For more information about Delta data types and Iceberg tables, see Delta data types.
Refresh operations during CREATE and ALTER … REFRESH can process a maximum of 1,000 Delta commit files per operation.
Note
Snowflake uses Delta checkpoint files when creating an Iceberg table. The 1,000 commit file limit only applies to commits after the latest checkpoint.
Generating Iceberg metadata using the SYSTEM$GET_ICEBERG_TABLE_INFORMATION function isn’t supported.
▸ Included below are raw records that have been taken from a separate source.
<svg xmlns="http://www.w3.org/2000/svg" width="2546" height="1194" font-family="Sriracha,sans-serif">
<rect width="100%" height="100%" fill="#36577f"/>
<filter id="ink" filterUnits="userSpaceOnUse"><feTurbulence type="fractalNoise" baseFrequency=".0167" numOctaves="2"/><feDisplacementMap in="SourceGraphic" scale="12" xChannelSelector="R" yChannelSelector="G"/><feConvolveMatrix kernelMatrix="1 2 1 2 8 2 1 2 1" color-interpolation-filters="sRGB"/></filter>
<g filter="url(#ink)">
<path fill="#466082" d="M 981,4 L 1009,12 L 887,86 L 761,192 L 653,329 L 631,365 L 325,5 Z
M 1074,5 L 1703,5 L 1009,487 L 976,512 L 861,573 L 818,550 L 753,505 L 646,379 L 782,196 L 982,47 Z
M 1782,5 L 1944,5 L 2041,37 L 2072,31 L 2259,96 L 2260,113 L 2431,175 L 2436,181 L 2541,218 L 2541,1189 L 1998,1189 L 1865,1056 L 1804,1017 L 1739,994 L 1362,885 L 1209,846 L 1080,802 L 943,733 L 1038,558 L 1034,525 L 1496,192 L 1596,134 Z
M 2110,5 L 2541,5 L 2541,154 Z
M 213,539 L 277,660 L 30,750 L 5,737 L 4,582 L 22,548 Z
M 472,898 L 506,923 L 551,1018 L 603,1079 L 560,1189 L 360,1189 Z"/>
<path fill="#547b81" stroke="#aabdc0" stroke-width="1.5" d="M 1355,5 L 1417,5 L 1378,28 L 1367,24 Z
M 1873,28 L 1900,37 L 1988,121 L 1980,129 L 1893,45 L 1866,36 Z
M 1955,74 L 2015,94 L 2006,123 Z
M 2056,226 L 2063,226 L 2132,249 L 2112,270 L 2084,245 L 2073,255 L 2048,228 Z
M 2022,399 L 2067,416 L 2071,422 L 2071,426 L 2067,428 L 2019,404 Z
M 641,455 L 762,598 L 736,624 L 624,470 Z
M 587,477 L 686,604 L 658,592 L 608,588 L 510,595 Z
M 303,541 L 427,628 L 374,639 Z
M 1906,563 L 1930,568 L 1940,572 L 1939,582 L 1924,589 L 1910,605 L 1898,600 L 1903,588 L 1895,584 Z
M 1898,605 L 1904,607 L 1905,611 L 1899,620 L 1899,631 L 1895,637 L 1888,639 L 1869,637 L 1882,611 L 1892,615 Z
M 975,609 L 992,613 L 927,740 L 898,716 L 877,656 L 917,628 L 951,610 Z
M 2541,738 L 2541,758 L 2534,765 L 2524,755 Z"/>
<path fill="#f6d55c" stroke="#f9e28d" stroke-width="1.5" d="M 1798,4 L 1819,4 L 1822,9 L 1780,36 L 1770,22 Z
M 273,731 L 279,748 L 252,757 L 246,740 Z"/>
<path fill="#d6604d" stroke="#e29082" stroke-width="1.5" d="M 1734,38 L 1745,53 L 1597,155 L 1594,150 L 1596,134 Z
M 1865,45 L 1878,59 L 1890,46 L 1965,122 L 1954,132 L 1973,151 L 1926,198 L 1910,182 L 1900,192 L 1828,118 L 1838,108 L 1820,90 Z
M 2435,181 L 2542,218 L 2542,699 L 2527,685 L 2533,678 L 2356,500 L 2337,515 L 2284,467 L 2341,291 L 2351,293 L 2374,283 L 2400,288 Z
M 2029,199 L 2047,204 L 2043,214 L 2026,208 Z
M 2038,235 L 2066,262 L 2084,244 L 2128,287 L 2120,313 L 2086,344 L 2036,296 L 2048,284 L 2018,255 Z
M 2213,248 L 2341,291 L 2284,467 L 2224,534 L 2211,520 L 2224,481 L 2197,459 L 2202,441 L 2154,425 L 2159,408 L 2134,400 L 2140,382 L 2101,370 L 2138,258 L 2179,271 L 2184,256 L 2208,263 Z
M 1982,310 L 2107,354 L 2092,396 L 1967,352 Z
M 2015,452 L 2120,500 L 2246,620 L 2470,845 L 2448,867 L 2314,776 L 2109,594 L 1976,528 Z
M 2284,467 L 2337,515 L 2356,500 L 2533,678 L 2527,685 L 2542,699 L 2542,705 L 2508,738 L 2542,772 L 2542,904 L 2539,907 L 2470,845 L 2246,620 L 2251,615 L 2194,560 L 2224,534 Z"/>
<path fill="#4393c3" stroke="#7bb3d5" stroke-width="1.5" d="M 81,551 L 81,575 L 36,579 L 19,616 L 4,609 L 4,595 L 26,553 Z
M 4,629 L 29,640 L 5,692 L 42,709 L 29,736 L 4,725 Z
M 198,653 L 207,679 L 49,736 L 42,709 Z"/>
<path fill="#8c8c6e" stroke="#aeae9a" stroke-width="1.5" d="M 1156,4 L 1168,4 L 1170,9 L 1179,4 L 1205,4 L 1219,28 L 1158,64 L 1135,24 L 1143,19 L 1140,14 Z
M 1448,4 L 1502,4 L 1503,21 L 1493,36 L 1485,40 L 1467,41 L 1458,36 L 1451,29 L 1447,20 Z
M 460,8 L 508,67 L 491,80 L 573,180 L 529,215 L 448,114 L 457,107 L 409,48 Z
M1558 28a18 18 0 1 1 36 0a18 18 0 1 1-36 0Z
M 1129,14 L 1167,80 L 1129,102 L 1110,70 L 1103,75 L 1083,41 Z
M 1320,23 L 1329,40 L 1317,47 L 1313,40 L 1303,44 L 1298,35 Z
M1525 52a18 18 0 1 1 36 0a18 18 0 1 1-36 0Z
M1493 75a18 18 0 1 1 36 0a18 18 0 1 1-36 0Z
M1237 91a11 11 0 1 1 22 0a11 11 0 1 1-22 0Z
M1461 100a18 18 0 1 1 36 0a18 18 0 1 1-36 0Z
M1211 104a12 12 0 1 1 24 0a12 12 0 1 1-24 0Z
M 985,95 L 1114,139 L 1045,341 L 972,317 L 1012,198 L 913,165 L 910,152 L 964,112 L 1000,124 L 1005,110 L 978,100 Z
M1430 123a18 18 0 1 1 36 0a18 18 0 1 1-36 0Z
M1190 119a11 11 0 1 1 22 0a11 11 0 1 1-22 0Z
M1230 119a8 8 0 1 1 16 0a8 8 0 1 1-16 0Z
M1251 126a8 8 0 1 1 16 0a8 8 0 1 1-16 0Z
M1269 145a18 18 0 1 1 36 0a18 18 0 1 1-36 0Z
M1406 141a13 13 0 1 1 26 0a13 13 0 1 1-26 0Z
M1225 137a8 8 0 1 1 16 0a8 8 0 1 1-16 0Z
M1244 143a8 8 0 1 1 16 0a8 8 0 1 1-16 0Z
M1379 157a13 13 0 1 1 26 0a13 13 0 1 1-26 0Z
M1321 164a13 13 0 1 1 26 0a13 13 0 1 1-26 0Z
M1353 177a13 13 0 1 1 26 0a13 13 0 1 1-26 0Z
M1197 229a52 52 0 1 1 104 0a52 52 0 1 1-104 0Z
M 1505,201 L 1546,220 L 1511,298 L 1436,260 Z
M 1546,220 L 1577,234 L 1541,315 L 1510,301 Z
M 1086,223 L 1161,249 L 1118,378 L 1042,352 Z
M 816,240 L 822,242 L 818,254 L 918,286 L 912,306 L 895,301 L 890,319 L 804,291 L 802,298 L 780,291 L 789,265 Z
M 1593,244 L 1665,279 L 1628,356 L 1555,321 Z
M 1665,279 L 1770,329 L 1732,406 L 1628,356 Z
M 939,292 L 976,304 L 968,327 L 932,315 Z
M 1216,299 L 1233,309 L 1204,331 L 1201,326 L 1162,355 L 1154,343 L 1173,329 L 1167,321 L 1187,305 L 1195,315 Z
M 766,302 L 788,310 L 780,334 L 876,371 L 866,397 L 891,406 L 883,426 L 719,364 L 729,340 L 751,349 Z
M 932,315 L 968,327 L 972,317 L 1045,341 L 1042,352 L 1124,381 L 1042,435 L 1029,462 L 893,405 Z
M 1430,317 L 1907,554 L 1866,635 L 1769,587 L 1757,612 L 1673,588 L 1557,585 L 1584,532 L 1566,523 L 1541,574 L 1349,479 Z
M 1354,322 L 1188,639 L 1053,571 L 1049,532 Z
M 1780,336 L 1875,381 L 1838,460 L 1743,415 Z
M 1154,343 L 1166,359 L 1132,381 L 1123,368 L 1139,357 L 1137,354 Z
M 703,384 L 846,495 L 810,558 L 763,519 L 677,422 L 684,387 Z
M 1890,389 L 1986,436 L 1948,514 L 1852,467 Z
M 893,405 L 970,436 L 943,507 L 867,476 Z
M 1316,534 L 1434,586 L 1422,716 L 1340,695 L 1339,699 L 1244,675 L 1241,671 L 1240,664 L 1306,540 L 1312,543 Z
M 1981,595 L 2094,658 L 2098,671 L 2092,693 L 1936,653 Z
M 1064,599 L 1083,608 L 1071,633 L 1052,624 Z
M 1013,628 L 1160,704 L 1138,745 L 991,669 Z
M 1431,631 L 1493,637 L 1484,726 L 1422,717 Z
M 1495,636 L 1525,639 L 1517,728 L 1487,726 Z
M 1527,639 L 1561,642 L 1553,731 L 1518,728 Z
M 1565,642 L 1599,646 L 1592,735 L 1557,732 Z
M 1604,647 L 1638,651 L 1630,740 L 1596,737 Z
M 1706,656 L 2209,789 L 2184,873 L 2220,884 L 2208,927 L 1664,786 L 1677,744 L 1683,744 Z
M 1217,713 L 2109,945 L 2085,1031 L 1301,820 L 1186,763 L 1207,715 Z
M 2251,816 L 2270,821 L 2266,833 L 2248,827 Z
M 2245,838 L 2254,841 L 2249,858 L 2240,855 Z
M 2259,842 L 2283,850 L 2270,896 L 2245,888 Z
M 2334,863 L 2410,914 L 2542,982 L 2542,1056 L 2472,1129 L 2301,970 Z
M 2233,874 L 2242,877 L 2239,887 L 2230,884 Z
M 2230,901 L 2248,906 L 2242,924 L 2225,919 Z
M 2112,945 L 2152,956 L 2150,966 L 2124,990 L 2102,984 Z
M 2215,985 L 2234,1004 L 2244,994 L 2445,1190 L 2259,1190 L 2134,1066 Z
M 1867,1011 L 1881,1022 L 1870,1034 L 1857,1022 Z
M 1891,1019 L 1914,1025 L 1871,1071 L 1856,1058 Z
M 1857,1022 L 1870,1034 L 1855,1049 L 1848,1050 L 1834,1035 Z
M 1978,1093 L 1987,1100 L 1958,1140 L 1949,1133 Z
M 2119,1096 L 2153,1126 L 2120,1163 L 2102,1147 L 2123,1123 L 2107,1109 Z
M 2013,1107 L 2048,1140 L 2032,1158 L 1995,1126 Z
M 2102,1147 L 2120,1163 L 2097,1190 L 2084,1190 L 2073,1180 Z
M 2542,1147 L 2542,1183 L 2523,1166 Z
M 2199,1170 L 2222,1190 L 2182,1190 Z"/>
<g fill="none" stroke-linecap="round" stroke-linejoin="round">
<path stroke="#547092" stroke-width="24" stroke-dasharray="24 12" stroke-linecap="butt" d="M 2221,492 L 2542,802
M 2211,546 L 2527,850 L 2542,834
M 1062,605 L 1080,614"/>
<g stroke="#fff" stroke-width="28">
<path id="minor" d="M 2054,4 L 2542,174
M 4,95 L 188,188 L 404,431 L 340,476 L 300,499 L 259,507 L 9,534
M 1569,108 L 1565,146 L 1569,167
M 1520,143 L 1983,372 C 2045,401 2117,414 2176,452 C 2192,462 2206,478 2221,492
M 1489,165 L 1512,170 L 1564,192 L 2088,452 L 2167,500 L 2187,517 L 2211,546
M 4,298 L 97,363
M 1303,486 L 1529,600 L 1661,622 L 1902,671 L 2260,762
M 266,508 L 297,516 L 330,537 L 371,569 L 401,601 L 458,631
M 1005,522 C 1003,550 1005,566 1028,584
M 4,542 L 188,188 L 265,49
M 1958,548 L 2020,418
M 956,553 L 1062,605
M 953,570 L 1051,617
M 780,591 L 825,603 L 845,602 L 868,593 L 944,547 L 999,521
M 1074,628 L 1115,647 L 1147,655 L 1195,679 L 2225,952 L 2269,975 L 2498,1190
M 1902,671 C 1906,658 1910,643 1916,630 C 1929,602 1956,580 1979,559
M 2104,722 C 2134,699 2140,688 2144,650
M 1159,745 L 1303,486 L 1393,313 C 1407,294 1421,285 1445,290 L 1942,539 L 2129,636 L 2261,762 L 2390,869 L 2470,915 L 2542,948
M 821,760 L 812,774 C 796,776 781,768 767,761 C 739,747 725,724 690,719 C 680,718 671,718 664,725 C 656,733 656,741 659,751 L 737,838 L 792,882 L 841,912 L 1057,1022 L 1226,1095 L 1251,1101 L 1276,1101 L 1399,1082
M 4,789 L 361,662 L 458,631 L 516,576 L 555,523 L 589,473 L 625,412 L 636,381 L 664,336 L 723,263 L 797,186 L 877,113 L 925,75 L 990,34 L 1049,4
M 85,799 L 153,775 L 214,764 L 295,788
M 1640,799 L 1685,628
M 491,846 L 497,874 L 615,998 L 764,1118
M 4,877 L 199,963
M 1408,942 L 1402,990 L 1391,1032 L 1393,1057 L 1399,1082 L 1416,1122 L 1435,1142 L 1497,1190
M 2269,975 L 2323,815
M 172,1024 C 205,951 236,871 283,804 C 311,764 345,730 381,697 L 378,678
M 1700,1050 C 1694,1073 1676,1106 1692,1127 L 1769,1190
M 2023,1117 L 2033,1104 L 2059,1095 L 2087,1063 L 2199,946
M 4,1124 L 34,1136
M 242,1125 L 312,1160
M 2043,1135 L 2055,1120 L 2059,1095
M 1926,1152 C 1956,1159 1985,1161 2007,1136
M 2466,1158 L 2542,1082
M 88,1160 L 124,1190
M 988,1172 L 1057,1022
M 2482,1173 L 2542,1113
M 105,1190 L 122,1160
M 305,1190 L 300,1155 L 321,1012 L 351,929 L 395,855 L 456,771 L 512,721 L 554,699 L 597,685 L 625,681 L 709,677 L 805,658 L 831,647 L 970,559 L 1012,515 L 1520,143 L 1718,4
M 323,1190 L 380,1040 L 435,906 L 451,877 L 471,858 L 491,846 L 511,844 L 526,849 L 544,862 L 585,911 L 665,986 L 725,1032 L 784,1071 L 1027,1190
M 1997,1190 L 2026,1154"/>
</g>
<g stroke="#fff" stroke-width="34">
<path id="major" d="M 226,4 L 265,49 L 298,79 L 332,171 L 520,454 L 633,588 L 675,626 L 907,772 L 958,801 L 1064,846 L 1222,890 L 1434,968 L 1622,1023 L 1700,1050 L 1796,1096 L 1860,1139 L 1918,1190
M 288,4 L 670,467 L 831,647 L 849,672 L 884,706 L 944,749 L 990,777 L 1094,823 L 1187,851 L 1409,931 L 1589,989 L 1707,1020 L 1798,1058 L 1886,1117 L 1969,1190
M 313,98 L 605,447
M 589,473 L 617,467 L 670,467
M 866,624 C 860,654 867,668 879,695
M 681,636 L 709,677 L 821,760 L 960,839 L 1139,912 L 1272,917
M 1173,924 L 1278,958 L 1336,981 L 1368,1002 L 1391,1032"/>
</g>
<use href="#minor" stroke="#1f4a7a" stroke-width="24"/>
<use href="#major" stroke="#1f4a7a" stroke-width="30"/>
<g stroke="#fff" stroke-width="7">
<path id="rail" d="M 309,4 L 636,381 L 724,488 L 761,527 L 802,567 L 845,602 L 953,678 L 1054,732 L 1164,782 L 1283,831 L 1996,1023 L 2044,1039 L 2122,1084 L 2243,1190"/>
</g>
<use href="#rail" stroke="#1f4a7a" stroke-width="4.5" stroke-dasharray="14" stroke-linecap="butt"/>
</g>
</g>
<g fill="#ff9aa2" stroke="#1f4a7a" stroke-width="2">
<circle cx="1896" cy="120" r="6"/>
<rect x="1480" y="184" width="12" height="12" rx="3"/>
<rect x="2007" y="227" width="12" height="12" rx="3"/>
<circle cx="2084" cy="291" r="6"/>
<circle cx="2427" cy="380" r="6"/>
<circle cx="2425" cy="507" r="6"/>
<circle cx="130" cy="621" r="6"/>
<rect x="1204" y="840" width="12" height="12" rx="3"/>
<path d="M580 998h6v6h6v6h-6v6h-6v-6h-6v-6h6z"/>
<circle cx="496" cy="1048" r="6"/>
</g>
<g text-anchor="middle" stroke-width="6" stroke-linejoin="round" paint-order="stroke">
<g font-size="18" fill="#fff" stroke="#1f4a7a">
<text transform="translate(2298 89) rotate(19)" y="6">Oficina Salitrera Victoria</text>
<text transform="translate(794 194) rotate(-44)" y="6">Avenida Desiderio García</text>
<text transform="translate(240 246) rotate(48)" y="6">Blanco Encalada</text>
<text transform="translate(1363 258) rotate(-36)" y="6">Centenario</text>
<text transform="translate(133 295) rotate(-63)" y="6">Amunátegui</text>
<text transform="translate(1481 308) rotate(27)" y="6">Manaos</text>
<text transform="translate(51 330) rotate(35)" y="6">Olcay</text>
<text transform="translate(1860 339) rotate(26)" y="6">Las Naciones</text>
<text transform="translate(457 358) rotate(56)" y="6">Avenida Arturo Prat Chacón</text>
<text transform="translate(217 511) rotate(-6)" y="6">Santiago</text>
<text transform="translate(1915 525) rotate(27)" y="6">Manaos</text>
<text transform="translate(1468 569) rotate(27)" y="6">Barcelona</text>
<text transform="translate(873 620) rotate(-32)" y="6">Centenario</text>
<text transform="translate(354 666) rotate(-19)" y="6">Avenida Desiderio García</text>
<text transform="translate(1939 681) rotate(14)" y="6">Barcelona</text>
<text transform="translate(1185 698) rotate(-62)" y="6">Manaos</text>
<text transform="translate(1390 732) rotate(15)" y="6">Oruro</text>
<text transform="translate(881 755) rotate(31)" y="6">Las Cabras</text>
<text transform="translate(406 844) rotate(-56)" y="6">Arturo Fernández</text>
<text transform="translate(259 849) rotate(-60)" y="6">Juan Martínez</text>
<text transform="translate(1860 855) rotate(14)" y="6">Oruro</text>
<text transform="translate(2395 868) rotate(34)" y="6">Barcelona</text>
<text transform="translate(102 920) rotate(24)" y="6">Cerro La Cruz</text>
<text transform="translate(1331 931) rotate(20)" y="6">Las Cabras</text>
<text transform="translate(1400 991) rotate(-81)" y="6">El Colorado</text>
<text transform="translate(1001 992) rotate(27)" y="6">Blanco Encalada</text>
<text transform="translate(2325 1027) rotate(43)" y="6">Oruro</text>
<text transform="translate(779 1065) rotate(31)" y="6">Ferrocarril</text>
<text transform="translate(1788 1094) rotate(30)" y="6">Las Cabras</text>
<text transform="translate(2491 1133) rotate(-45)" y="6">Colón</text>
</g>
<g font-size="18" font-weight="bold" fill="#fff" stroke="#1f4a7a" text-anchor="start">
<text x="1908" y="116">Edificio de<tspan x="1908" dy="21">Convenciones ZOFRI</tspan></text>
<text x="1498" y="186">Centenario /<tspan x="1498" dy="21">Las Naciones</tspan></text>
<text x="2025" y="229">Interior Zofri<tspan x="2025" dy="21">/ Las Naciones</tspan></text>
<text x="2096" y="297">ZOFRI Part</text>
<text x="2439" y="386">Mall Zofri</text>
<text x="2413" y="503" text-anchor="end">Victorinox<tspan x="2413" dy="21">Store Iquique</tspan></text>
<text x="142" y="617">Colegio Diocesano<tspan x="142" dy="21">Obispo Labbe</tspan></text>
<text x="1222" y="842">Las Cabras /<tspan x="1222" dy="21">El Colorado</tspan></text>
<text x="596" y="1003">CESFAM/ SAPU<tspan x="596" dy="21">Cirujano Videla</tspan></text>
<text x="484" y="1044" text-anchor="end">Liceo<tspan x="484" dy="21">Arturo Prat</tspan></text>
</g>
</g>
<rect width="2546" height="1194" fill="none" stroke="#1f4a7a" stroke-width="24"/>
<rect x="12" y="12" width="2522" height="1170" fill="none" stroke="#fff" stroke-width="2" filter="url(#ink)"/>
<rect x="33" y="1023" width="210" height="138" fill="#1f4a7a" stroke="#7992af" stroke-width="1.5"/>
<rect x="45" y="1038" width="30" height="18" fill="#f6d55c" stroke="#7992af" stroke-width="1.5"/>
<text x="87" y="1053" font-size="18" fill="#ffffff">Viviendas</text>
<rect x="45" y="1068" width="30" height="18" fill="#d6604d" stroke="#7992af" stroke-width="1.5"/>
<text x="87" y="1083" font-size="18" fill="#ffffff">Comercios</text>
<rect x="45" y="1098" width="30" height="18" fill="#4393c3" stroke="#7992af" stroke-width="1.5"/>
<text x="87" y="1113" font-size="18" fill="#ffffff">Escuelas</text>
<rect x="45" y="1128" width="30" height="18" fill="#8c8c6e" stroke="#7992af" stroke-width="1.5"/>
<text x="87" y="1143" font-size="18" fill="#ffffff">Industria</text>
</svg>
The following Delta Lake features aren’t currently supported: Row tracking, deletion vector files, change data files, change metadata, DataChange, CDC, protocol evolution.
Automated refresh
When automated refresh is enabled, you can’t manually refresh the table metadata. To perform a manual refresh, turn off automated refresh first.
For catalog integrations created before Snowflake version 8.22, you must manually set the
REFRESH_INTERVAL_SECONDS
parameter before you enable automated refresh on tables that depend on that catalog integration. For instructions, see ALTER CATALOG INTEGRATION … SET AUTO_REFRESH.Ensure that the new table snapshot is a direct child of the current table snapshot. Otherwise, automated refresh enters the
STOPPED
state. To recover automated refresh when this occurs, see Error recovery.
If your table is empty, perform a manual refresh before you enable automated refresh to avoid undefined behavior.
Automated refresh isn’t supported when you use a catalog integration for object storage.
Iceberg version 1 manifests without a sequence number column aren’t currently supported.
Access by third-party clients to Iceberg data, metadata
Third-party clients can’t append to, delete from, or upsert data to Iceberg tables that use Snowflake as the catalog.
Unsupported features
The following Snowflake features aren’t currently supported for all Iceberg tables:
The following drivers:
Listings that enable Cross-Cloud Auto-Fulfillment.
Replication of Iceberg tables, external volumes, or catalog integrations
Snowflake encryption
Tagging using the ASSOCIATE_SEMANTIC_CATEGORY_TAGS stored procedure
The following features aren’t supported for Iceberg tables that use an external catalog:
Standard and append-only streams. Insert-only streams are supported.